Pour la question des règles sanitaires, la propriétaire affirme que dans certains protocoles du CIUSSS, il y a des non-sens et que les situations se sont passées au tout début de la pandémie.

«Je me rappelle d’une fois où on voulait me retourner deux résidentes qui étaient hospitalisées depuis décembre. J’avais refusé, le temps qu’un test soit fait et que j’aie plus d’information. Ils n’ont pas aimé que je sois trop sur mes gardes. Un autre exemple : l’infirmière qui rendait visite ici se promenait d’une résidence à l’autre, où il y avait parfois des éclosions et ça nous faisait peur. Donc on demandait de venir le matin et ça les choquait. J’ai aussi vraiment beaucoup dépensé sur l’achat d’équipements, on se protégeait plus que moins, mais ça les insultait, car je ne suivais pas leur protocole. Ils me disaient tout le temps «Tu prends trop de précautions, tu ne suis pas notre protocole»», détaille-t-elle, choquée.

Or, Mme Beaupré s’explique mal pourquoi elle doit faire face à cette situation alors qu’elle fait des pieds et des mains depuis deux ans pour obtenir sa certification.

«J’ai ouvert le 3 mars 2018. J’avais un an pour me conformer à toutes leurs demandes. À l’été 2018, la personne qui s’occupait de mon dossier est partie en congé de maladie, j’ai dû attendre jusqu’en septembre 2019 avant qu’une nouvelle personne prenne connaissance de mon dossier.

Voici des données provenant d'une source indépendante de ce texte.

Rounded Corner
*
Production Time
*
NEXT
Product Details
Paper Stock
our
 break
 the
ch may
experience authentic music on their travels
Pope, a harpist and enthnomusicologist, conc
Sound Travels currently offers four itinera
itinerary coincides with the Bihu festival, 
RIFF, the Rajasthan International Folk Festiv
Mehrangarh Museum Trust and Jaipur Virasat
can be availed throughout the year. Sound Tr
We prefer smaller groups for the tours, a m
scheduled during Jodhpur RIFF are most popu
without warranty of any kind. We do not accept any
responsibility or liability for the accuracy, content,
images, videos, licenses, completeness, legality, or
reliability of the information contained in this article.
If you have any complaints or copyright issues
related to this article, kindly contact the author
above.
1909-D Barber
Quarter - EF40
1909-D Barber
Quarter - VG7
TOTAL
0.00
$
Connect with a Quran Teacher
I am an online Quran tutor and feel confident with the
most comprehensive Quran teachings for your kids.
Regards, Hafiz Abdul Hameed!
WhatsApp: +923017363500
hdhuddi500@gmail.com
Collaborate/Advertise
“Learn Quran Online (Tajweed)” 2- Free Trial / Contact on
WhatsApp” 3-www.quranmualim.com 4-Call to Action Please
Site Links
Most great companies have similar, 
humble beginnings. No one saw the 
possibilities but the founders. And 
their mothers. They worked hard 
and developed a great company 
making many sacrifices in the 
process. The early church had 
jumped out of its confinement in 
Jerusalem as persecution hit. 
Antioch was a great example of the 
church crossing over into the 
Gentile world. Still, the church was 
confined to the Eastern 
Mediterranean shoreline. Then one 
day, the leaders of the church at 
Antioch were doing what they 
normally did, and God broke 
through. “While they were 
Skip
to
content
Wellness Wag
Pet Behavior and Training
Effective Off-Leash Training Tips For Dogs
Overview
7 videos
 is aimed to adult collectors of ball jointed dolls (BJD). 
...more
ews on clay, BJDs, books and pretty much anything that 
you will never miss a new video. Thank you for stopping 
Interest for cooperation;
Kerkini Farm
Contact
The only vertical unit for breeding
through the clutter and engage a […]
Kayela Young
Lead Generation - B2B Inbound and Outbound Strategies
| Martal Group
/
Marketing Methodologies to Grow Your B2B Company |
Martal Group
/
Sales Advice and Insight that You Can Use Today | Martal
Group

Comme il y a eu entre-temps des modifications aux lois et procédures, j’ai dû mettre mon dossier à jour. Un mois après, on m’annonçait que je devais passer à la fin novembre devant le comité de certification, mais ç’a été reporté le 18 décembre, sans aucune raison puis encore remis le 23 février 2020. La COVID a alors pris le dessus ce qui a fait que mon dossier n’a jamais passé au comité», raconte-t-elle.

«Voulant que ç’a aboutisse, j’ai fait appel à une adjointe de Marguerite Blais (ministre responsable des Aînés et des proches aidants) qui a discuté avec les personnes qui s’occupent de mon dossier, poursuit-elle. Le 25 janvier 2021, j’ai reçu des nouvelles de l’adjointe de M. Carol Fillion (PDG du CIUSSS) et Marta Acevedo (coordonnatrice aux affaires juridiques) qui m’ont alors indiqué que je recevrais un document avec les choses à modifier et que j’aurais la chance de m’expliquer sur ce qu’on me reproche. Le 9 février, j’ai reçu par huissier un avis d’intention d’annuler la certification temporaire et un avis de refus de délivrer le certificat de conformité. J’ai eu dix jours pour y donner suite, ce que j’ai fait. Je m’attendais à avoir des nouvelles dans les dix jours, mais ç’a été au 30 mars avant que je reçoive des nouvelles, mais pas celles que je m’attendais».

Nathalie Beaupré se dit atterrée par cette décision tout en y voyant de l’acharnement de la part du CIUSSS.

«J’ai mis beaucoup, beaucoup d’énergie, de mon cœur et de ma santé depuis trois ans. Et depuis janvier, ils me font poiroter… C’est vraiment triste. Je suis vraiment épuisée de me battre contre de la bureaucratie… Je trouve qu’il y a un peu d’acharnement du CIUSSS qui vient de M. Fillion. Il n’y a aucun autre CIUSSS au Québec qui ferme des résidences, aucun autre! On est la 5e ou 6e dans la région», souligne-t-elle.

Nathalie Beaupré a dû mal à concevoir que sa résidence fermera ses portes. Ainsi, elle entend entreprendre certaines démarches pour pouvoir à nouveau prendre soin des aînés.

«Les huit employés sont tous offusqués par cette nouvelle et les familles sont sidérées. Ils m’ont tous dit que si je rouvre, ils reviendront», laisse-t-elle savoir.

De son côté, d’ici à la fermeture, le CIUSSS assure la présence de certains professionnels pour accompagner et les exploitants et les résidents et leur famille.

«Le changement de résidence n’est jamais une option à laquelle nous souhaitons arriver, c’est pourquoi nous accompagnons les propriétaires de ressources. Aussi, un accompagnement personnalisé des familles est en cours en ce moment pour la relocalisation vers de nouvelles résidences. Lorsqu’un milieu sera identifié pour accueillir les proches, nos professionnels offriront également le soutien nécessaire pour favoriser une intégration harmonieuse dans le nouveau milieu de vie», explique Geneviève Jauron du CIUSSS MCQ.